The Saint Leo baseball program just experienced its first losing season since 2012 — a mark newly named head coach Rick O’ Dette looks to quickly reverse.
Throughout the 2016-2017 season, the Lions fared well at the plate (.320 team batting average, 6.6 runs per game), but struggled mightily on the mound (6.56 team ERA, 73 home runs allowed).
The Lions’ 23-26 record (8-16 Sunshine State Conference), can partially be blamed on a rash of injuries and a lack of depth.
“Obviously, last year they had a lot of injuries on the mound, so we’re just trying to evaluate the health of each guy, and then our needs. So, getting the pitching staff healthy and adding some depth to it is our first priority,” O’ Dette said, analyzing last year’s team.
Besides strengthening the pitching staff, creating positional stability — particularly at catcher— is another initial focus for O’ Dette and his new staff.
“There’s only one catcher on the roster, so our next thing is to find two catchers that can come in. Ideally, one older, transfer type guy and one high school type,” he explained.
Just a few reinforcements could make a drastic difference, considering the team lost five games by just one run.
Saint Leo appears to have a workable nucleus, led by outfielder/third baseman Dylan Harris, a Land O’ Lakes High School graduate who paced the team in batting average (.448), on-base percentage (.472), hits (99) doubles (20) and stolen bases (15).
Other expected key returnees on offense include rising juniors Brett Coffel (.297 average, seven home runs, 28 RBIs) and Derek Gibree (.323 average, 23 RBIs, nine steals), and seniors Lane Stancil (.317 average, eight doubles, 17 RBIs) and Chase Turner (.323 average, seven doubles, 23 RBIs).
Moreover, the pitching staff — if healthy — has a decent base, and figures to be anchored by a pair of seniors in lefty Tyler Bauman (4.75 ERA, 81 strikeouts in 85.1 innings) and righty Oscar Gordillo (4.26 ERA, 25 strikeouts in 31.2 innings).
An early signing recruiting class highlighted by former Land O’ Lakes High ace McCabe Sargent should help, too.
The 6-foot-2, 190-pound right-hander displayed one of the top arms in Pasco County last season, recording a 1.97 ERA and 84 strikeouts in 67. 2 innings; he also exhibited an elite bat, posting a .455 batting average with four home runs and 28 RBIs.
Meanwhile, O’ Dette will look to bolster Saint Leo’s roster by pursuing prospects from the high school and junior college ranks, as well as utilizing the Division I and Division II transfer market.
Though much of his recruiting ties span major cities such as Chicago and Indianapolis, and states including Ohio, Michigan and Wisconsin, O’ Dette will first strive to make inroads within the Tampa Bay region — a collective “hotbed” of baseball talent.
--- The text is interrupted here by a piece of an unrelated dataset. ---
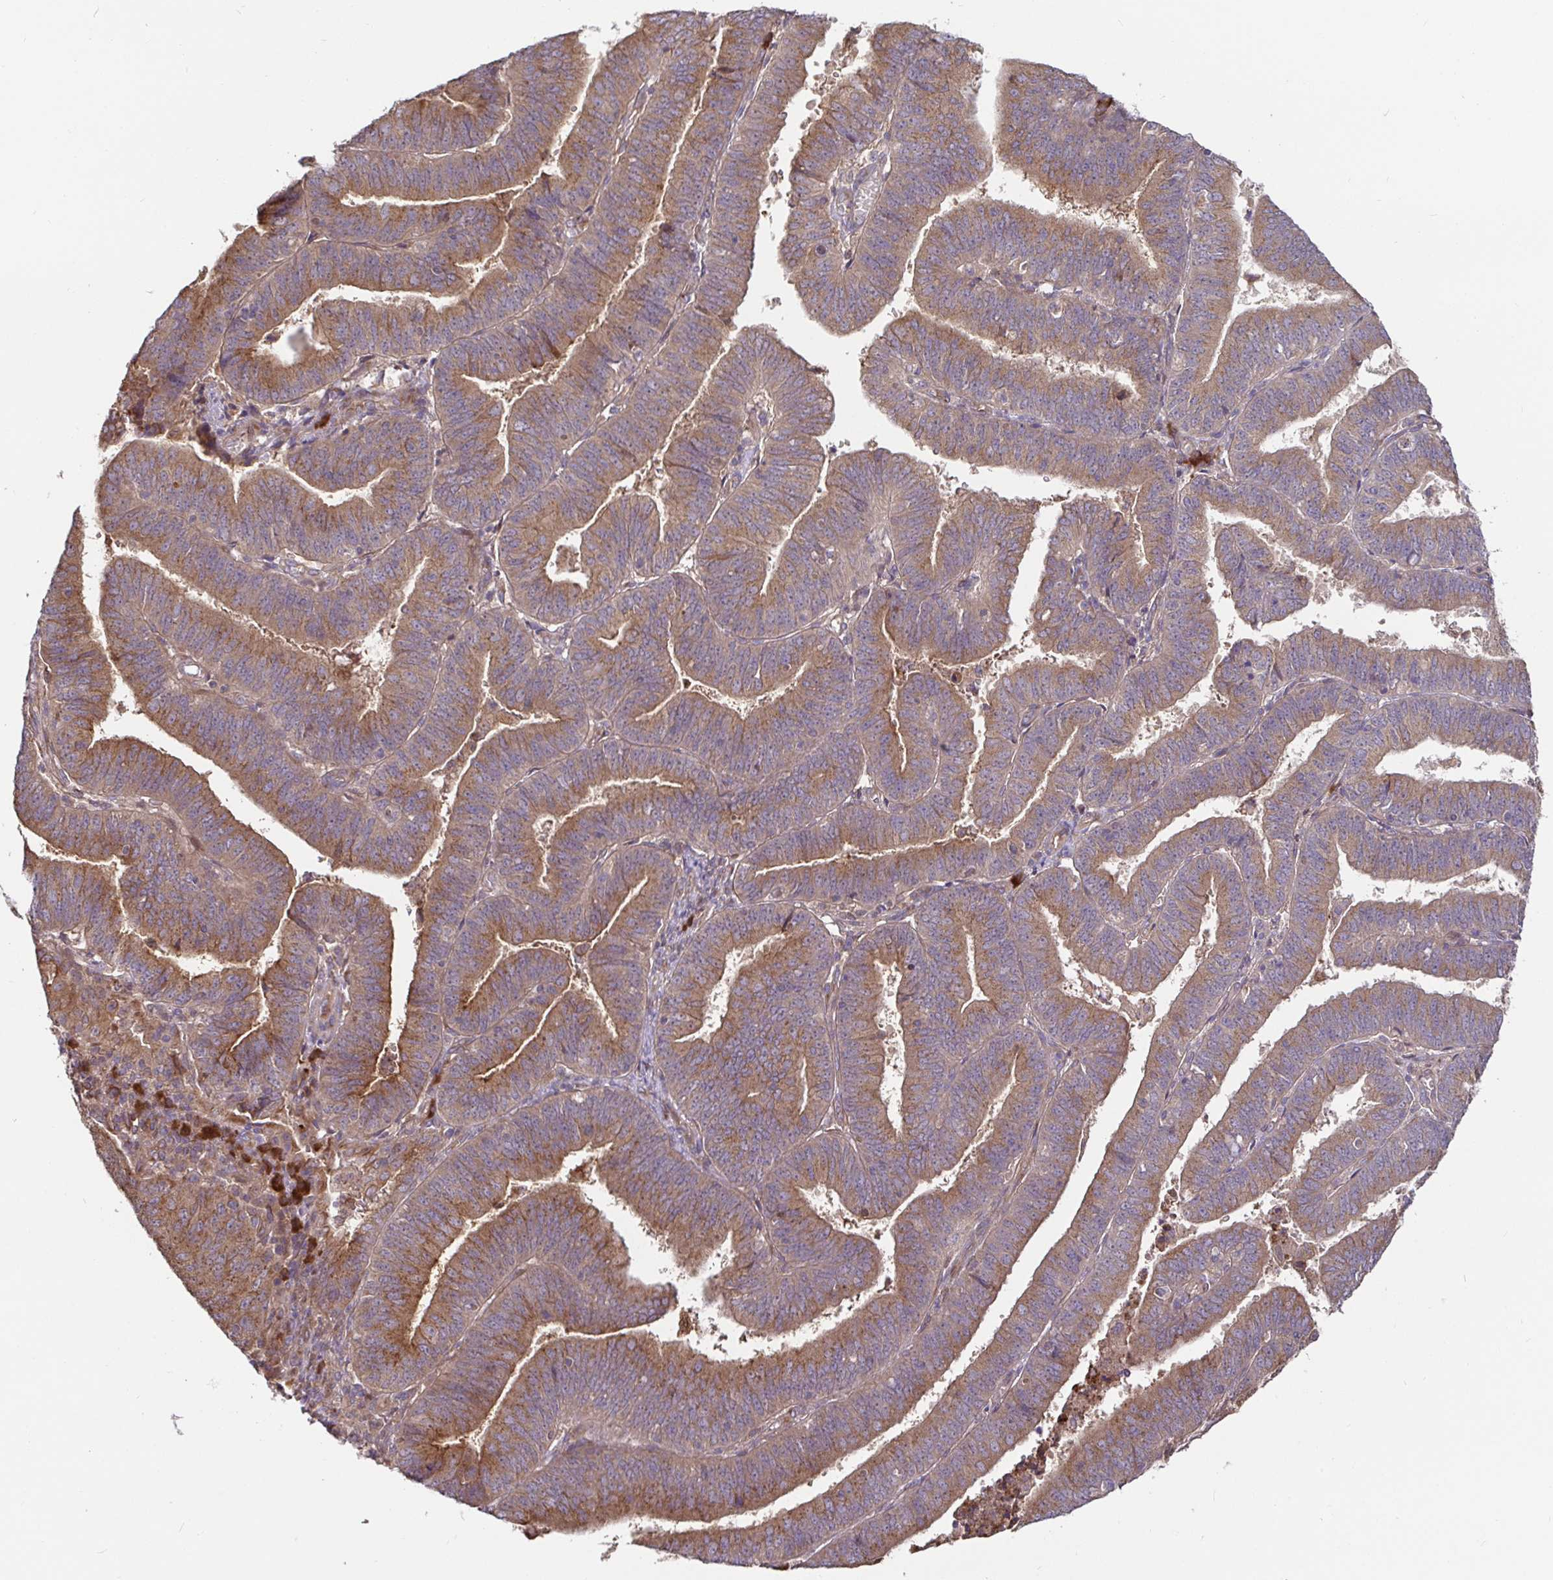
{"staining": {"intensity": "moderate", "quantity": ">75%", "location": "cytoplasmic/membranous"}, "tissue": "endometrial cancer", "cell_type": "Tumor cells", "image_type": "cancer", "snomed": [{"axis": "morphology", "description": "Adenocarcinoma, NOS"}, {"axis": "topography", "description": "Endometrium"}], "caption": "A photomicrograph of endometrial cancer (adenocarcinoma) stained for a protein exhibits moderate cytoplasmic/membranous brown staining in tumor cells.", "gene": "ELP1", "patient": {"sex": "female", "age": 82}}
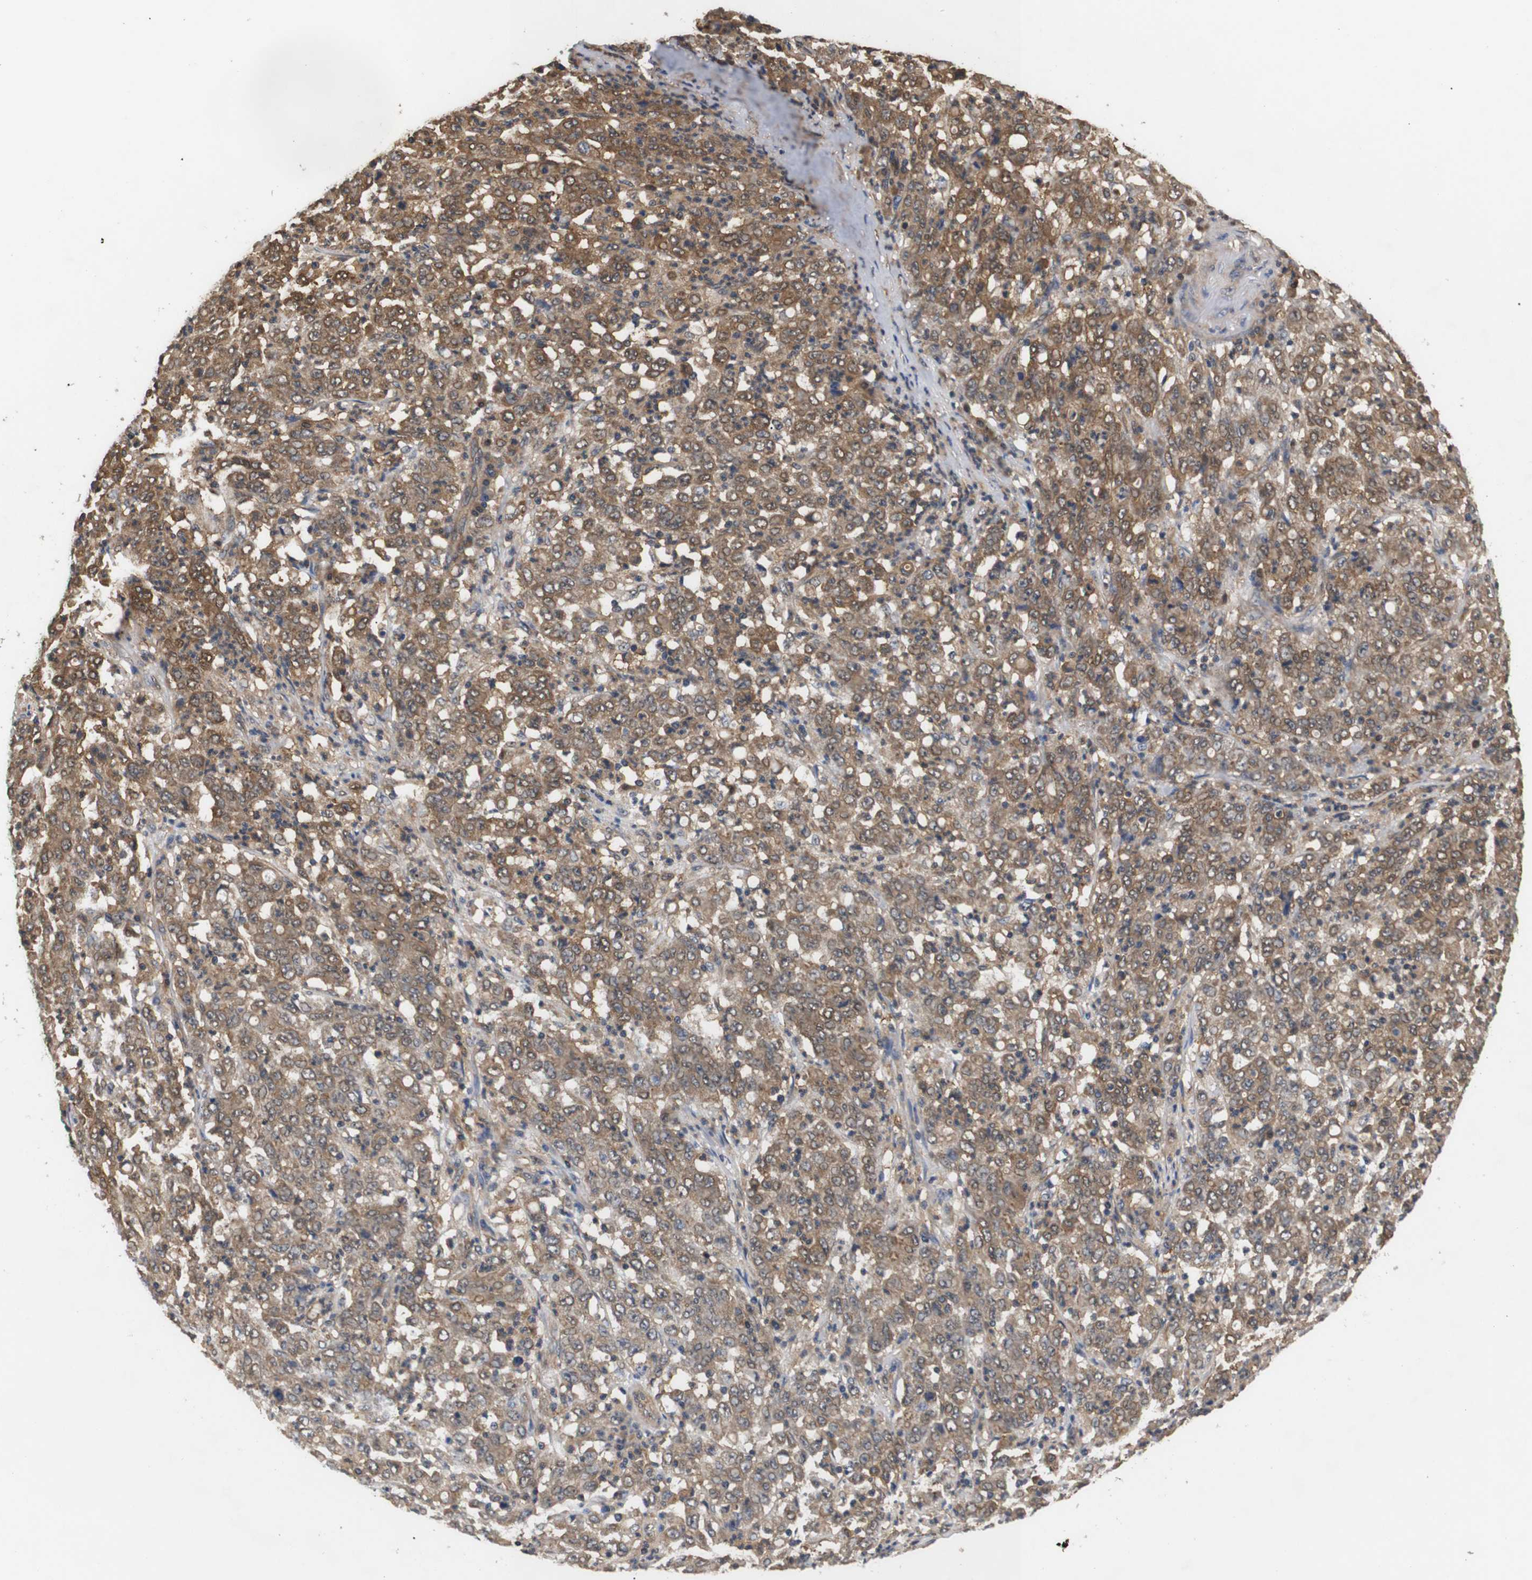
{"staining": {"intensity": "moderate", "quantity": ">75%", "location": "cytoplasmic/membranous"}, "tissue": "stomach cancer", "cell_type": "Tumor cells", "image_type": "cancer", "snomed": [{"axis": "morphology", "description": "Adenocarcinoma, NOS"}, {"axis": "topography", "description": "Stomach, lower"}], "caption": "A brown stain shows moderate cytoplasmic/membranous positivity of a protein in human stomach cancer tumor cells. (brown staining indicates protein expression, while blue staining denotes nuclei).", "gene": "DDR1", "patient": {"sex": "female", "age": 71}}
“Our goal is to try to get the best player we can out of that area at first, and then try to expand if we need to get the rest,” he explained. “There’s a lot of really good baseball in (Florida), and we’re excited to get with those guys.
“We’re going to use every resource we can, no matter where they’re from,“ he added. “The idea is we can sell the weather; the next step, obviously, is to sell the education and the baseball.”
Once on campus, the Lions’ new skipper will meet face-to-face with current players, and begin to lay the groundwork for his program, which emphasizes a team-based culture.
Perhaps more than ever that can be a challenge, especially with the proliferation of travel ball, baseball showcases, social media and other distractions.
“You’ve got to care about who else is on your team, before you can win,” O’ Dette explained. “I think if you put (players) in the right setting and they trust the coaching staff, you can get them to buy into what you’re trying to do from a team concept; I think kids will do anything you ask them to do, if you get them to trust you.”
He added: “If you put some structure up there and get them to work within some guidelines, usually you’ll have some success.”
Historically, O’ Dette’s rosters at Saint Joseph’s College of Indiana featured “an exciting style of play” predicated on pitching and being “middle strong” defensively — largely the catcher, second base, shortstop and center field positions.
“You’ve got to be able to pick the ball up, and you’ve got to be able to throw strikes,” he said.
“We like to run when we have the right team, and we’ll make adjustments as needed, to make sure that we’re not stuck in one system with the wrong type of player, especially in the first couple of years.”